Rane in uno stagno… o api silenziose

A sentire e vedere Radio e Telegiornali mi viene sempre più spesso in mente una poesia di una poetessa E. Dickinson (1830-1856)

Io sono Nessuno! Tu chi sei?

Sei Nessuno anche tu?

Allora siamo in due!

Non dirlo! Potrebbero spargere la voce!

 Che grande peso essere Qualcuno!

 Così volgare — come una rana

 che gracida il suo nome — tutto giugno —

 ad un pantano in estasi di lei!

 

C’è da sentire la stessa noia e disagio/disgusto a sentir e ripetere gracidare strillati slogan e striscianti minacce tanto ossessive che ti tuffano dentro putride pozzanghere da farti dimenticare tutto il resto.

Mi trovo a sognare battiti d’ali di sciami di api silenziose indaffarate insieme a trasformar nettare in miele dolce fluido e luminoso.

Mi riferisco a quel che abbiamo vissuto nell’evento pasquale da poco celebrato. Urla minacciose e condanne urlate nel venerdì santo e poi il silenzio del sabato da cui emerge vittorioso l’Uomo-Dio, nell’alba ancora addormentata dalla periferia d’una città distratta.
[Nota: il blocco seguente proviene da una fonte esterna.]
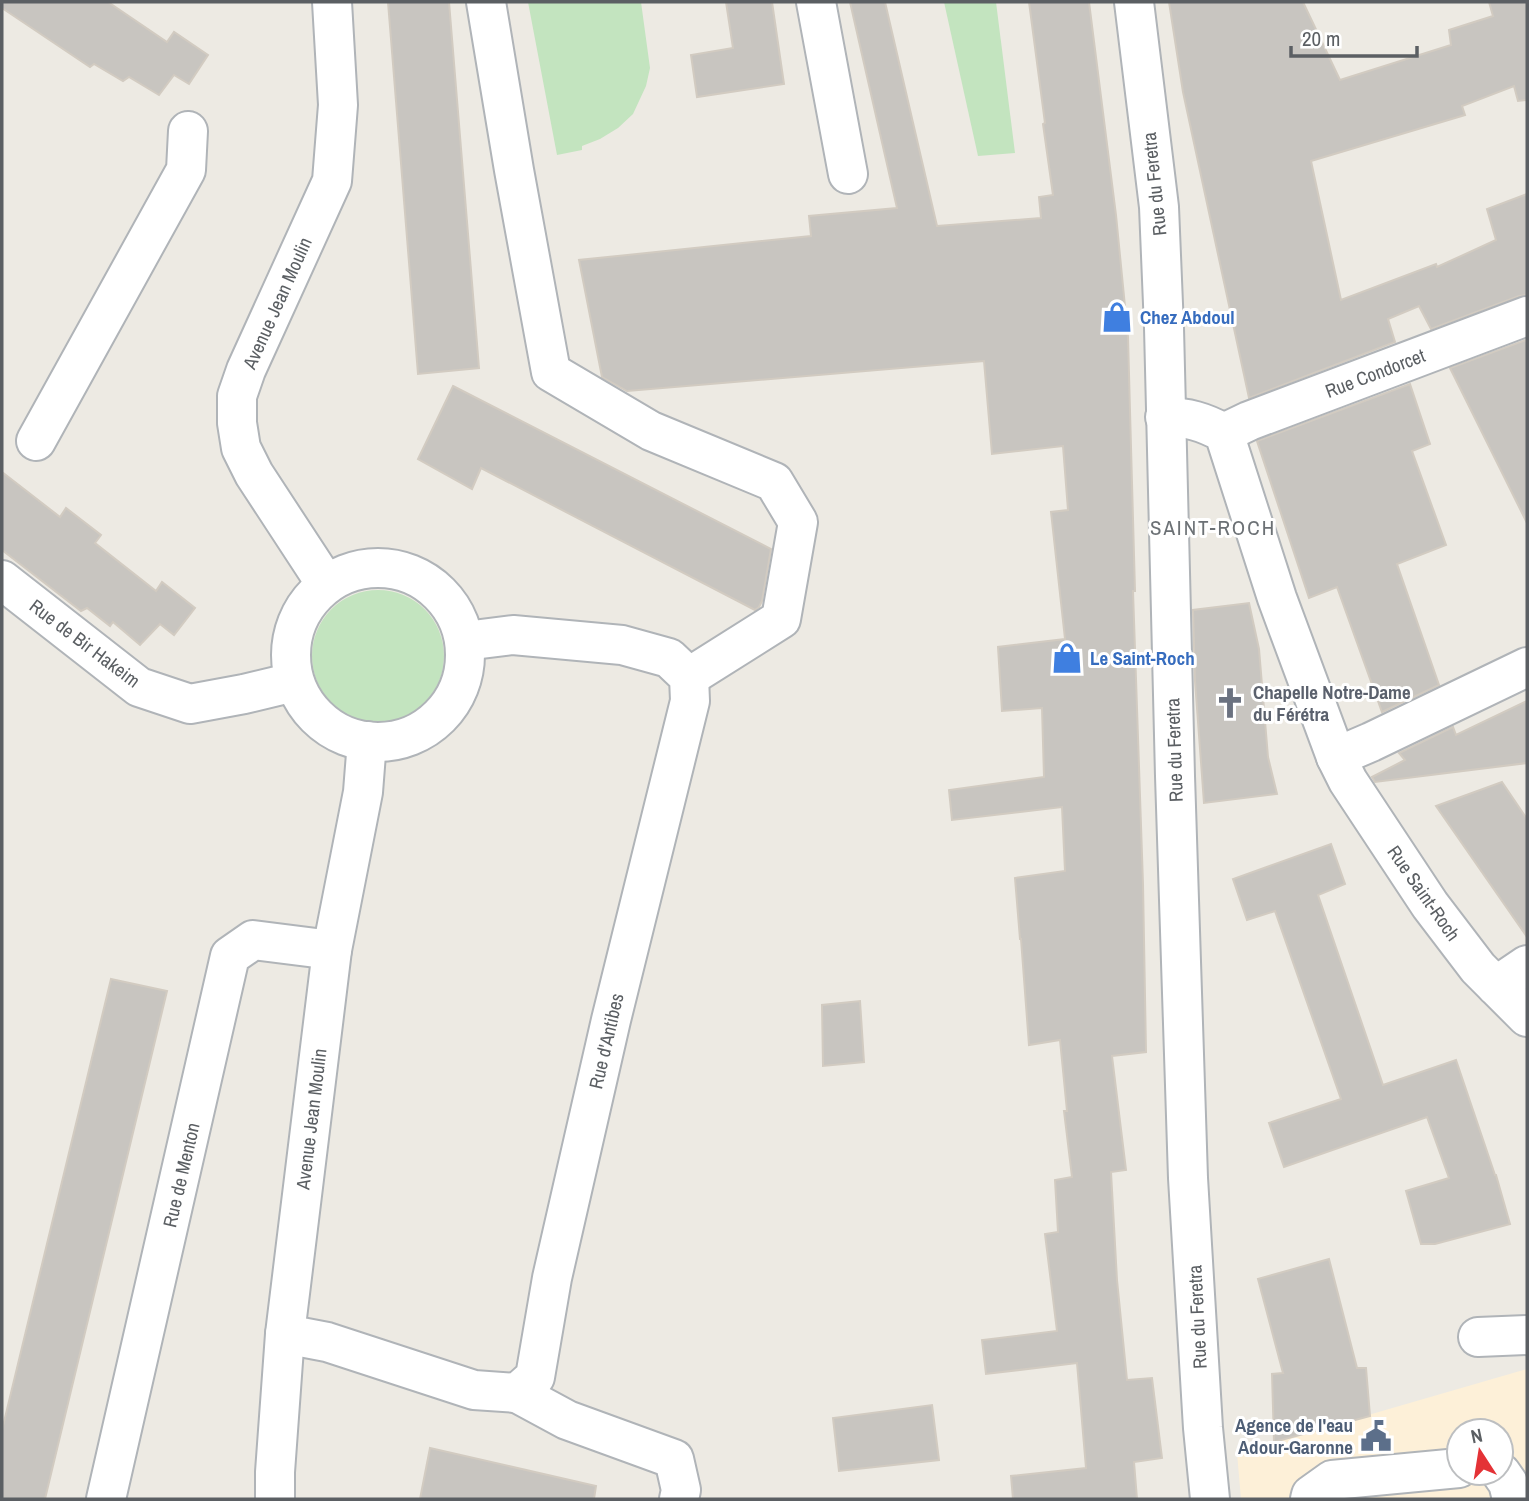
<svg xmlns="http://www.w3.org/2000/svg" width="1529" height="1501" viewBox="0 0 1529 1501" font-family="'Archivo Narrow',sans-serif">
<rect width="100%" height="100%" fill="#edeae3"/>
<!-- commercial -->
<path fill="#fdf0d8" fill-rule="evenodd" d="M1527 1369V1499H1241L1237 1453ZM1459 1431H1501V1473H1459Z"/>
<!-- green -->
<g fill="#c3e4bf">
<polygon points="528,2 641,2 650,68 646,86 633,114 618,128 600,139 582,146 582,150 557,155"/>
<polygon points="944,2 996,2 1015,153 978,156"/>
<circle cx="378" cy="656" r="66"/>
</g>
<!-- building -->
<g fill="#c8c5c0" stroke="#d2cbc1" stroke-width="2">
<polygon points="2,2 108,2 167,42 174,32 208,55 189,84 174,75 159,95 129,77 123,81 94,64 90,67 2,8"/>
<polygon points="388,2 449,2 479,368 418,374"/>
<polygon points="726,2 772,2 784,84 697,97 691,55 733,48"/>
<polygon points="850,2 885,2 937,226 1041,218 1039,197 1053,195 1043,124 1045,123 1029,2 1089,2 1116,215 1128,337 1130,411 1135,591 1133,591 1143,884 1146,1052 1112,1056 1126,1170 1111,1172 1117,1280 1127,1380 1152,1378 1162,1458 1134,1462 1137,1499 1013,1499 1011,1476 1086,1468 1077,1363 986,1374 982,1340 1057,1331 1045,1234 1058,1232 1055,1180 1072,1177 1064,1111 1067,1111 1060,1040 1029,1045 1021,939 1020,939 1015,878 1065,871 1062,807 952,820 949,790 1044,777 1042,708 1002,711 998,647 1065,639 1051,512 1068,510 1063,446 992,454 984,361 627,391 602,377 579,260 811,236 809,216 897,208"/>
<polygon points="1169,2 1303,2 1340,80 1451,45 1449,30 1493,16 1489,2 1527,2 1527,100 1518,101 1514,86 1462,106 1465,115 1311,161 1341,300 1436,264 1437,267 1496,240 1487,209 1527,194 1527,295 1519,296 1431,329 1419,306 1388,319 1395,342 1249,398 1183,92"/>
<polygon points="1526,340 1527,343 1527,523 1450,368"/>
<polygon points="1410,384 1430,444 1412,451 1446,545 1397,564 1439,685 1382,712 1337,587 1309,598 1257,441"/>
<polygon points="453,386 771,549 762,601 759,607 755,610 481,468 472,489 418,459"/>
<polygon points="2,472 60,517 66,508 101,535 95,543 156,591 162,582 195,608 174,635 160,624 140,645 113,622 110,626 87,608 81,611 2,550"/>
<polygon points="1249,603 1259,649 1268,757 1277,794 1204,803 1195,681 1193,610"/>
<polygon points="1527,701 1527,763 1375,782 1372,777 1405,760 1399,753 1453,727 1456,735"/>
<polygon points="1502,782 1527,819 1527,937 1436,806"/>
<polygon points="1331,844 1345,884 1318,895 1383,1085 1456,1060 1495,1175 1496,1175 1510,1224 1435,1244 1421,1244 1406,1191 1449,1178 1427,1117 1284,1167 1269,1123 1341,1099 1275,911 1247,920 1233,879"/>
<polygon points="111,979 167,991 45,1499 2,1499 2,1430"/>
<polygon points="860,1001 864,1062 823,1066 822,1005"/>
<polygon points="1329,1259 1357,1368 1366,1368 1370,1416 1274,1442 1272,1374 1283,1373 1258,1279"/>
<polygon points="932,1405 939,1460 839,1471 833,1418"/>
<polygon points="430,1448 596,1486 594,1499 420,1499"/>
</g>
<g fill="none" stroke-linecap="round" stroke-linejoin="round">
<defs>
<g id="minor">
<polyline points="486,2 514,170 551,372 651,431 774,482 798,522 781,619 689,677"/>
<polyline points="816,2 848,174"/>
<polyline points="1134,2 1159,207 1164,328 1175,776 1188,1178 1203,1428 1210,1499"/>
<path d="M1165 417C1187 417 1204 422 1224 433L1277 598 1336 757 1348 781 1430 905 1478 968 1527 1017"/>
<polyline points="1224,433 1249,421 1527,316"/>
<polyline points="36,441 186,170 188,131"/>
<circle cx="378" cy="655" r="87"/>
<polyline points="2,580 139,687 190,704 244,694 294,682"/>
<polyline points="326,584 254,474 241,448 237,423 237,396 246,370 332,181 338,105 332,2"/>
<polyline points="1336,757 1371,742 1527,667"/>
<polyline points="1496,986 1527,965"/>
<polyline points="285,1334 327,1342 474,1390 517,1393 535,1377 552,1278 611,1020 690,701 689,677 669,658 622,645 513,635 465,641"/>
<polyline points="1478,1337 1527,1335"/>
<polyline points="517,1393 567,1420 674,1459 681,1490 679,1499"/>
<polyline points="1501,1473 1508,1483 1512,1499"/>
<polyline points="106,1499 230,956 253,940 332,950"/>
<polyline points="275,1499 275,1472 285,1334 332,950 363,792 367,741"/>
<polyline points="1310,1499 1311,1495 1332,1480 1459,1468"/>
</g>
</defs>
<!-- minor casing -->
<use href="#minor" stroke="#b0b4b8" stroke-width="42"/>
<!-- minor -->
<use href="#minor" stroke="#fff" stroke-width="38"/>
</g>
<!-- icons -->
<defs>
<symbol id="shop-bare" viewBox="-9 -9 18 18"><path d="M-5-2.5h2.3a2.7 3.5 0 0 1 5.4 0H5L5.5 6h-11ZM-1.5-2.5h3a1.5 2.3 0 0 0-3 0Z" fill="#3f7fe0" stroke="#fff" stroke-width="2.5" paint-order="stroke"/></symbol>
<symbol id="church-bare" viewBox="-9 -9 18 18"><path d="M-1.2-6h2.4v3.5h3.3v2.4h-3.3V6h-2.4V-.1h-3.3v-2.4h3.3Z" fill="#6b7280" stroke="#fff" stroke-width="2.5" paint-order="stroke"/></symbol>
<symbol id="civic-bare" viewBox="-9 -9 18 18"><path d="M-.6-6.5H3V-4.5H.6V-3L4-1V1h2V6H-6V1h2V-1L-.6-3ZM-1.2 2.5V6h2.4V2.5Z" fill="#5c6f8a" stroke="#fff" stroke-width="2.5" paint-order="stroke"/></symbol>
</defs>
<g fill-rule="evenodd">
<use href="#shop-bare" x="1095" y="295" width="44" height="44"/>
<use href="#shop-bare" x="1045" y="636" width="44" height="44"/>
<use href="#church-bare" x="1208" y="681" width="44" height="44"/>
<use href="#civic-bare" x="1354" y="1414" width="44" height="44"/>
</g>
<g text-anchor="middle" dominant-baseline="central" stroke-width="6" stroke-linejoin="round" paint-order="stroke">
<!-- street labels -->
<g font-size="19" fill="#5b5f63" stroke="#fff">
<text transform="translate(1154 184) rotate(-96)">Rue du Feretra</text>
<text transform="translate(277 303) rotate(-66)">Avenue Jean Moulin</text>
<text transform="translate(1375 373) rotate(-21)">Rue Condorcet</text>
<text transform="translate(85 643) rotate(37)">Rue de Bir Hakeim</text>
<text transform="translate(1174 750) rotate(-92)">Rue du Feretra</text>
<text transform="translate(1424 893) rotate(55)">Rue Saint-Roch</text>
<text transform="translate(606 1041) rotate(-77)">Rue d'Antibes</text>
<text transform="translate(311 1119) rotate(-83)">Avenue Jean Moulin</text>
<text transform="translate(181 1175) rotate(-77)">Rue de Menton</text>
<text transform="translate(1197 1317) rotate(-93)">Rue du Feretra</text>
</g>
<!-- shop labels -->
<g font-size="19" font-weight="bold" fill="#366cbe" stroke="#fff" text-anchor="start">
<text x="1140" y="317">Chez Abdoul</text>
<text x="1090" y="658">Le Saint-Roch</text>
</g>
<!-- worship labels -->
<g font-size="19" font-weight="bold" fill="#5b616d" stroke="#fff" text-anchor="start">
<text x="1253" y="692">Chapelle Notre-Dame<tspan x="1253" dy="22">du Férétra</tspan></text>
</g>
<!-- service labels -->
<g font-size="19" font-weight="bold" fill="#4e5e75" stroke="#fff" text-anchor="end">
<text x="1353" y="1425">Agence de l'eau<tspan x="1353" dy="22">Adour-Garonne</tspan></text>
</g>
<!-- neighbourhood labels -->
<g font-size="21" letter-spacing="2" fill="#6c7175" stroke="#fff">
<text x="1213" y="527">SAINT-ROCH</text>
</g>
</g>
<!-- border -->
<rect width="1529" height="1501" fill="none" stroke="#5b5f63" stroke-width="7"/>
<!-- north arrow -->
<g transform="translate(1480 1452) rotate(348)"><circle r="33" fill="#ffffff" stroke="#bdbfc1" stroke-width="2"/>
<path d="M0-5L12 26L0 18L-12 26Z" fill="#e43236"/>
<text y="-10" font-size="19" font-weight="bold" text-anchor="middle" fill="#5b5f63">N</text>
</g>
<!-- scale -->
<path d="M1291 46v10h126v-10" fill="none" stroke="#5b5f63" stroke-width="3.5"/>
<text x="1302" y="46" font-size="21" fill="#5b5f63" stroke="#ffffff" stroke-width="5" paint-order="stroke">20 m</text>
</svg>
Poche persone furtive nascoste e silenziose s’aggirano, come api ad assumere nettare affamate ed assetate di giustizia nuova, misericordia divina e certo non umana. Produrranno, con il tempo dei cinquanta giorni, fino a Pentecoste quella salutare e bella notizia che esse hanno ricevuta. Daranno al mondo intero la dolcezza e la luce della bella notizia di un Dio che si lascia condannare, insieme ad un popolo di poveri come Lui, deboli di fronte al mondo, ma stretti intorno alla medesima impresa di un regno da edificare con il loro umile ma necessario personale contributo e nel cuore la speranza di un mondo migliore. Sì! Perché quella speranza ormai non è vana, ma riposa sull’evento d’un Dio che ha vinto la morte e il male, Vivente e sempre presente. Quel misericordioso Signore ripete a pochi per dirlo a tutti: “Non abbiate paura, non temete, sono proprio io!”, come garanzia c’è il suo Corpo dato per noi che crediamo che la Vita è più forte della morte.

Lasciamo dunque che le rane rigonfie di aria nei loro gozzi flaccidi urlino sullo stagno, che sembri loro il gracidare meraviglioso canto, Noi lavoriamo con modestia senza ostentazione, non perdiamo tempo e diamo una mano a un Dio discreto che continua in silenzio a creare cose nuove. Siamo fraternamente uniti, ricchi della nostra povertà e forti nella nostra debolezza a lavorare sulla stessa grandiosa, divina impresa di un Amore che si dona, ristora, ricrea lì dove la prepotenza, il chiasso dei potenti ha creato solo morte e noia di alterchi e battibecchi in quella “eterna” guerra che dura la stagione di “tutto giugno”. Il respiro dello Spirito Santo ci serva invece tutto per librarci in alto a vedere il bello che c’è e sentire il profumo dei fiori e nutrircene, per nutrire il mondo della Bellezza e Dolcezza che non tramonta. Sarà certo quella Bellezza e Dolcezza a salvare il mondo.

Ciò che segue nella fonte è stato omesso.